Microglia are integral to the mechanisms underlying pain and stress responses in the CNS. Abe et al. investigate the pathogenic neuropsychiatric effects of stress-induced microglial interleukin 12/23 axis in systemic lupus erythematosus, revealing how stress can exacerbate neuropsychiatric symptoms through microglial activation (ref: Abe doi.org/10.1136/ard-2022-222566/). This study underscores the importance of microglial activation in mediating the effects of stress on brain function and behavior. Furthermore, Jiang et al. explore the role of NFAT1 in promoting microglial proliferation and transcription in the context of nerve injury-induced neuropathic pain, suggesting that microglial activation is a key component of pain pathways (ref: Jiang doi.org/10.1002/advs.202201300/). The findings indicate that targeting microglial activation could provide new therapeutic strategies for managing pain. Additionally, Piec et al. highlight the potential of muramyl dipeptide in delaying Alzheimer's disease physiopathology, suggesting that modulation of microglial responses can also influence stress-related outcomes (ref: Piec doi.org/10.3390/cells11142241/). Collectively, these studies emphasize the critical role of microglia in pain and stress mechanisms, highlighting their potential as therapeutic targets for alleviating pain and improving mental health outcomes.

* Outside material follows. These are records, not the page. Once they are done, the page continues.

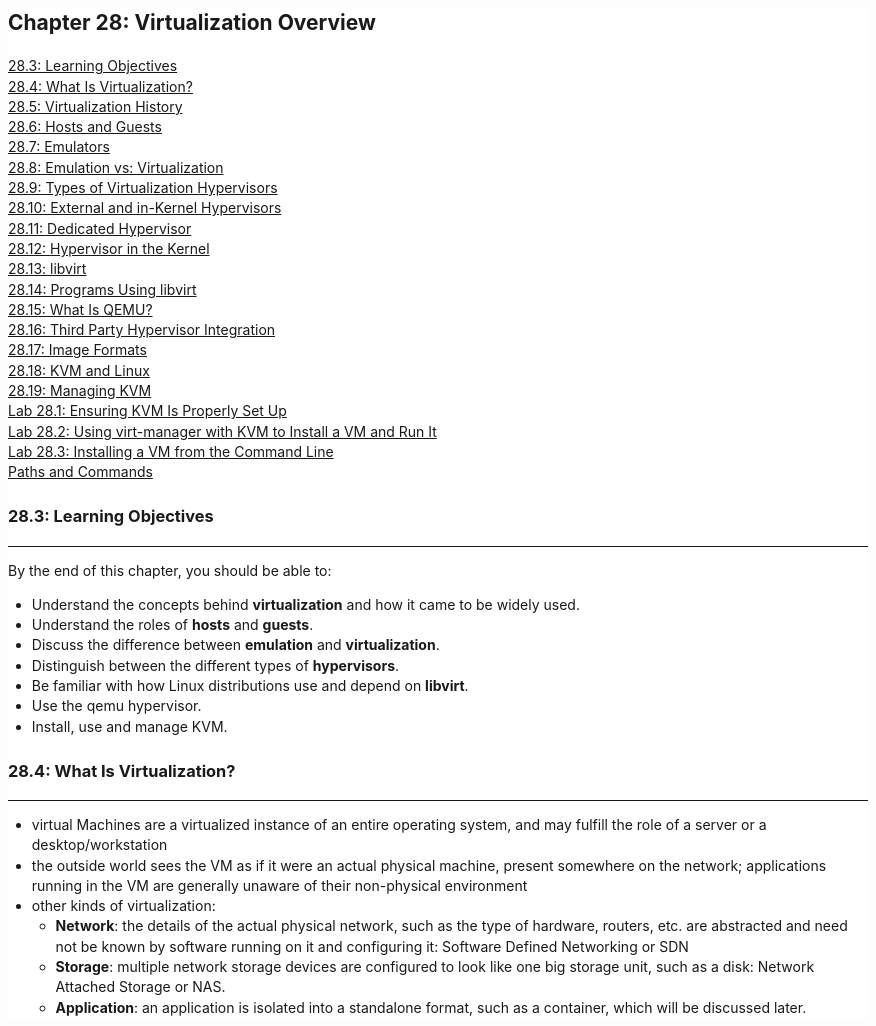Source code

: Chapter 28: Virtualization Overview
-----------------------------------
  
[28.3: Learning Objectives](#283-learning-objectives)  
[28.4: What Is Virtualization?](#284-what-is-virtualization)  
[28.5: Virtualization History](#285-virtualization-history)  
[28.6: Hosts and Guests](#286-hosts-and-guests)  
[28.7: Emulators](#287-emulators)  
[28.8: Emulation vs: Virtualization](#288-emulation-vs-virtualization)  
[28.9: Types of Virtualization Hypervisors](#289-types-of-virtualization-hypervisors)  
[28.10: External and in-Kernel Hypervisors](#2810-external-and-in-kernel-hypervisors)  
[28.11: Dedicated Hypervisor](#2811-dedicated-hypervisor)  
[28.12: Hypervisor in the Kernel](#2812-hypervisor-in-the-kernel)  
[28.13: libvirt](#2813-libvirt)  
[28.14: Programs Using libvirt](#2814-programs-using-libvirt)  
[28.15: What Is QEMU?](#2815-what-is-qemu)  
[28.16: Third Party Hypervisor Integration](#2816-third-party-hypervisor-integration)  
[28.17: Image Formats](#2817-image-formats)  
[28.18: KVM and Linux](#2818-kvm-and-linux)  
[28.19: Managing KVM](#2819-managing-kvm)  
[Lab 28.1: Ensuring KVM Is Properly Set Up](#lab-281-ensuring-kvm-is-properly-set-up)  
[Lab 28.2: Using virt-manager with KVM to Install a VM and Run It](#lab-282-using-virt-manager-with-kvm-to-install-a-vm-and-run-it)  
[Lab 28.3: Installing a VM from the Command Line](#lab-283-installing-a-vm-from-the-command-line)  
[Paths and Commands](#paths-and-commands)  
  
### 28.3: Learning Objectives
----
By the end of this chapter, you should be able to:
* Understand the concepts behind **virtualization** and how it came to be widely used.
* Understand the roles of **hosts** and **guests**.
* Discuss the difference between **emulation** and **virtualization**.
* Distinguish between the different types of **hypervisors**.
* Be familiar with how Linux distributions use and depend on **libvirt**.
* Use the qemu hypervisor.
* Install, use and manage KVM.
  
### 28.4: What Is Virtualization?
----
* virtual Machines are a virtualized instance of an entire operating system, and may fulfill the role of a server or a desktop/workstation
* the outside world sees the VM as if it were an actual physical machine, present somewhere on the network; applications running in the VM are generally unaware of their non-physical environment
* other kinds of virtualization:
    * **Network**: the details of the actual physical network, such as the type of hardware, routers, etc. are abstracted and need not be known by software running on it and configuring it: Software Defined Networking or SDN
    * **Storage**: multiple network storage devices are configured to look like one big storage unit, such as a disk: Network Attached Storage or NAS.
    * **Application**: an application is isolated into a standalone format, such as a container, which will be discussed later.
  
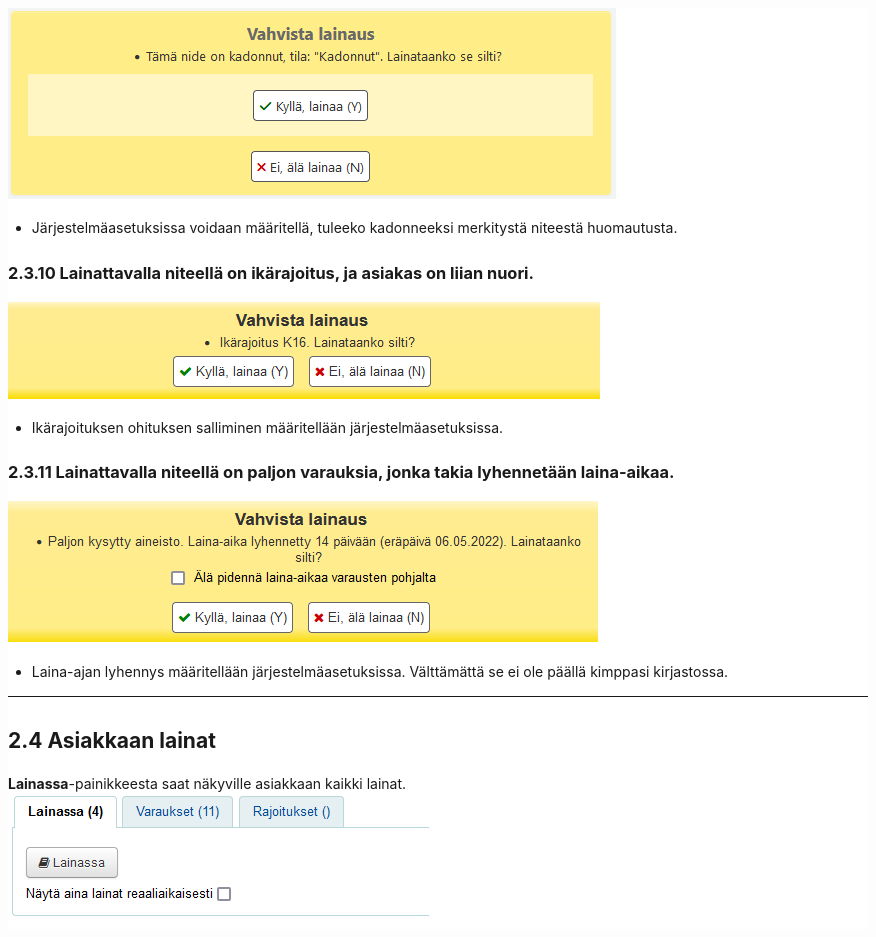 ![](/assets/files/docs/Lainaus/lainhuom8.png)

- Järjestelmäasetuksissa voidaan määritellä, tuleeko kadonneeksi merkitystä niteestä huomautusta.

### 2.3.10 Lainattavalla niteellä on ikärajoitus, ja asiakas on liian nuori.

![](/assets/files/docs/Lainaus/lainhuom9.PNG)

- Ikärajoituksen ohituksen salliminen määritellään järjestelmäasetuksissa.

### 2.3.11 Lainattavalla niteellä on paljon varauksia, jonka takia lyhennetään laina-aikaa.

![](/assets/files/docs/Lainaus/lainhuom10.PNG)

- Laina-ajan lyhennys määritellään järjestelmäasetuksissa. Välttämättä se ei ole päällä kimppasi kirjastossa.

---

## 2.4 Asiakkaan lainat

**Lainassa**-painikkeesta saat näkyville asiakkaan kaikki lainat.  
![](/assets/files/docs/Lainaus/lainassa.PNG)
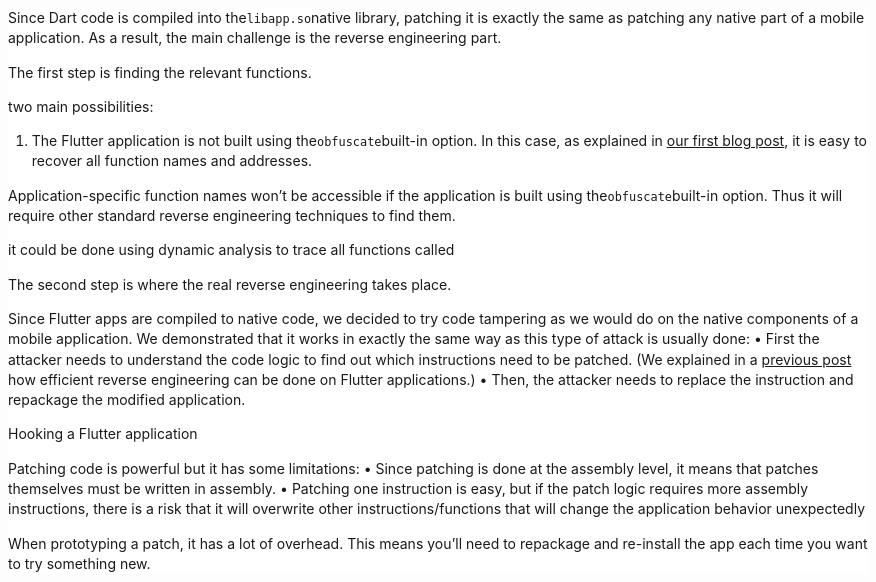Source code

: 
Since Dart code is compiled into the`libapp.so`native library, patching it is exactly the same as patching any native part of a mobile application. As a result, the main challenge is the reverse engineering part. [](https://read.readwise.io/read/01jqvbh56k5jwhh25tpbsw11m4)



The first step is finding the relevant functions. [](https://read.readwise.io/read/01jqvbk9839qdb501f9308adm6)



two main possibilities:
 1. The Flutter application is not built using the`obfuscate`built-in option. In this case, as explained in [our first blog post](https://www.guardsquare.com/blog/current-state-and-future-of-reversing-flutter-apps), it is easy to recover all function names and addresses. [](https://read.readwise.io/read/01jqvbkm66cs8fhd3bc0bhncdz)



Application-specific function names won’t be accessible if the application is built using the`obfuscate`built-in option. Thus it will require other standard reverse engineering techniques to find them. [](https://read.readwise.io/read/01jqvbm76yf643wqsz1ffj4tyq)



it could be done using dynamic analysis to trace all functions called [](https://read.readwise.io/read/01jqvbmkgbwyfmbtnfdjqczyyp)



The second step is where the real reverse engineering takes place. [](https://read.readwise.io/read/01jqvbnrcc0dqa16w5n1m0114s)



Since Flutter apps are compiled to native code, we decided to try code tampering as we would do on the native components of a mobile application.
 We demonstrated that it works in exactly the same way as this type of attack is usually done:
 • First the attacker needs to understand the code logic to find out which instructions need to be patched. (We explained in a [previous post](https://www.guardsquare.com/blog/obstacles-in-dart-decompilation-and-the-impact-on-flutter-app-security) how efficient reverse engineering can be done on Flutter applications.)
 • Then, the attacker needs to replace the instruction and repackage the modified application. [](https://read.readwise.io/read/01jqvbt2pkmagzs7g1p4ep9r9m)



Hooking a Flutter application [](https://read.readwise.io/read/01jqvbtbqgt4hc7pxvvv8f14k5)



Patching code is powerful but it has some limitations:
 • Since patching is done at the assembly level, it means that patches themselves must be written in assembly.
 • Patching one instruction is easy, but if the patch logic requires more assembly instructions, there is a risk that it will overwrite other instructions/functions that will change the application behavior unexpectedly [](https://read.readwise.io/read/01jqvbv0efq09jx4eynmy851fd)



When prototyping a patch, it has a lot of overhead. This means you’ll need to repackage and re-install the app each time you want to try something new. [](https://read.readwise.io/read/01jqvbv8807d8sny3wxejanj1v)

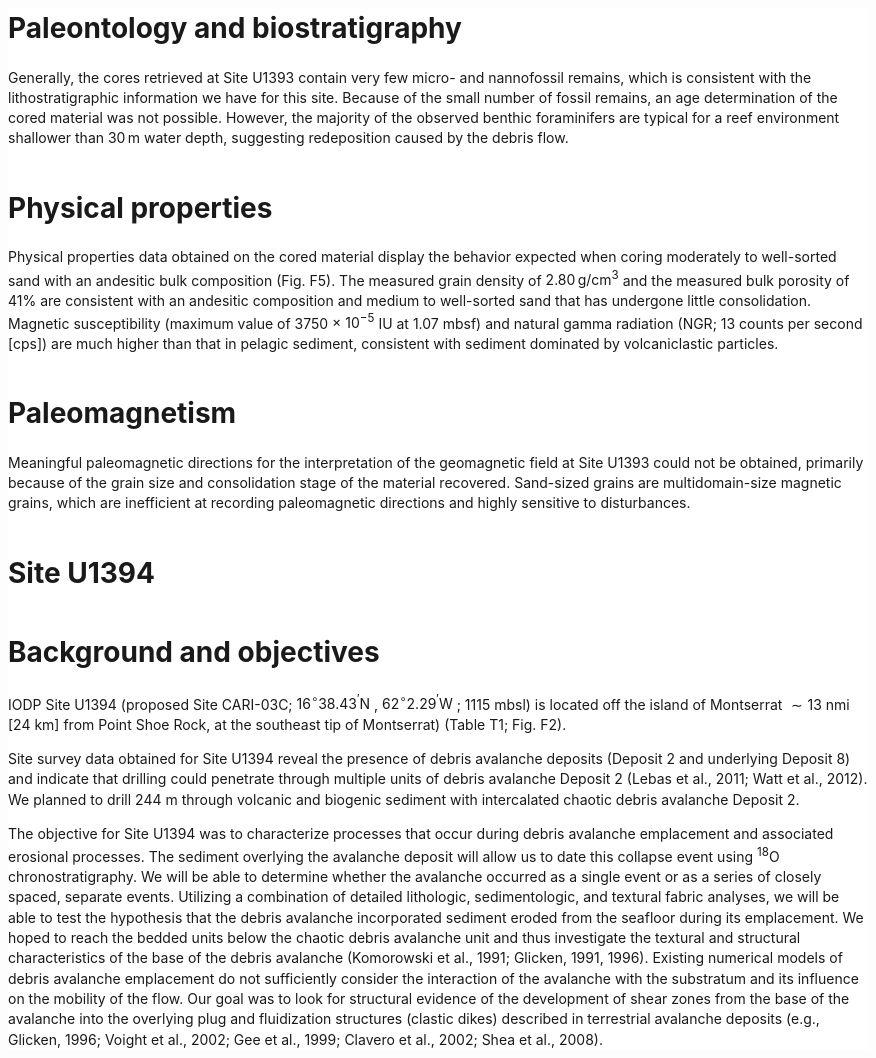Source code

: # Paleontology and biostratigraphy  

Generally, the cores retrieved at Site U1393 contain very few micro- and nannofossil remains, which is consistent with the lithostratigraphic information we have for this site. Because of the small number of fossil remains, an age determination of the cored material was not possible. However, the majority of the observed benthic foraminifers are typical for a reef environment shallower than $30\,\mathrm{m}$ water depth, suggesting redeposition caused by the debris flow.  

# Physical properties  

Physical properties data obtained on the cored material display the behavior expected when coring moderately to well-sorted sand with an andesitic bulk composition (Fig. F5). The measured grain density of $2.80\,\mathrm{g}/\mathrm{cm}^{3}$ and the measured bulk porosity of $41\%$ are consistent with an andesitic composition and medium to well-sorted sand that has undergone little consolidation. Magnetic susceptibility (maximum value of 3750 $\times~10^{-5}$ IU at $1.07\ \mathrm{mbsf})$ and natural gamma radiation (NGR; 13 counts per second [cps]) are much higher than that in pelagic sediment, consistent with sediment dominated by volcaniclastic particles.  

# Paleomagnetism  

Meaningful paleomagnetic directions for the interpretation of the geomagnetic field at Site U1393 could not be obtained, primarily because of the grain size and consolidation stage of the material recovered. Sand-sized grains are multidomain-size magnetic grains, which are inefficient at recording paleomagnetic directions and highly sensitive to disturbances.  

# Site U1394  

# Background and objectives  

IODP Site U1394 (proposed Site CARI-03C; $16^{\circ}38.43^{\prime}\mathrm{N}$ , $62^{\circ}2.29^{\prime}\mathrm{W}$ ; 1115 mbsl) is located off the island of Montserrat ${\sim}13\ \mathrm{nmi}$ $[24\ \mathrm{km}]$ from Point Shoe Rock, at the southeast tip of Montserrat) (Table T1; Fig. F2).  

Site survey data obtained for Site U1394 reveal the presence of debris avalanche deposits (Deposit 2 and underlying Deposit 8) and indicate that drilling could penetrate through multiple units of debris avalanche Deposit 2 (Lebas et al., 2011; Watt et al., 2012). We planned to drill $244~\mathrm{m}$ through volcanic and biogenic sediment with intercalated chaotic debris avalanche Deposit 2.  

The objective for Site U1394 was to characterize processes that occur during debris avalanche emplacement and associated erosional processes. The sediment overlying the avalanche deposit will allow us to date this collapse event using $^{18}\mathrm{O}$ chronostratigraphy. We will be able to determine whether the avalanche occurred as a single event or as a series of closely spaced, separate events. Utilizing a combination of detailed lithologic, sedimentologic, and textural fabric analyses, we will be able to test the hypothesis that the debris avalanche incorporated sediment eroded from the seafloor during its emplacement. We hoped to reach the bedded units below the chaotic debris avalanche unit and thus investigate the textural and structural characteristics of the base of the debris avalanche (Komorowski et al., 1991; Glicken, 1991, 1996). Existing numerical models of debris avalanche emplacement do not sufficiently consider the interaction of the avalanche with the substratum and its influence on the mobility of the flow. Our goal was to look for structural evidence of the development of shear zones from the base of the avalanche into the overlying plug and fluidization structures (clastic dikes) described in terrestrial avalanche deposits (e.g., Glicken, 1996; Voight et al., 2002; Gee et al., 1999; Clavero et al., 2002; Shea et al., 2008).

Microglia play a crucial role in aging and neuroprotection, influencing the onset and progression of neurodegenerative diseases. Abe et al. investigate the pathogenic effects of stress-induced microglial interleukin 12/23 axis in systemic lupus erythematosus, revealing how stress can exacerbate neuropsychiatric symptoms through microglial activation (ref: Abe doi.org/10.1136/ard-2022-222566/). This study highlights the importance of microglial activation in mediating the effects of stress on brain function and behavior, particularly in aging populations. Jiang et al. further explore the role of NFAT1 in orchestrating microglial transcription and promoting proliferation, linking these processes to nerve injury-induced neuropathic pain (ref: Jiang doi.org/10.1002/advs.202201300/). The findings suggest that microglial activation is a key component of neuroprotective mechanisms, particularly in response to injury. Additionally, Piec et al. highlight the potential of muramyl dipeptide in delaying Alzheimer's disease physiopathology, suggesting that modulation of microglial responses can have protective effects against neurodegeneration (ref: Piec doi.org/10.3390/cells11142241/). Collectively, these studies emphasize the critical role of microglia in aging and neuroprotection, highlighting their potential as therapeutic targets for promoting brain health in aging populations.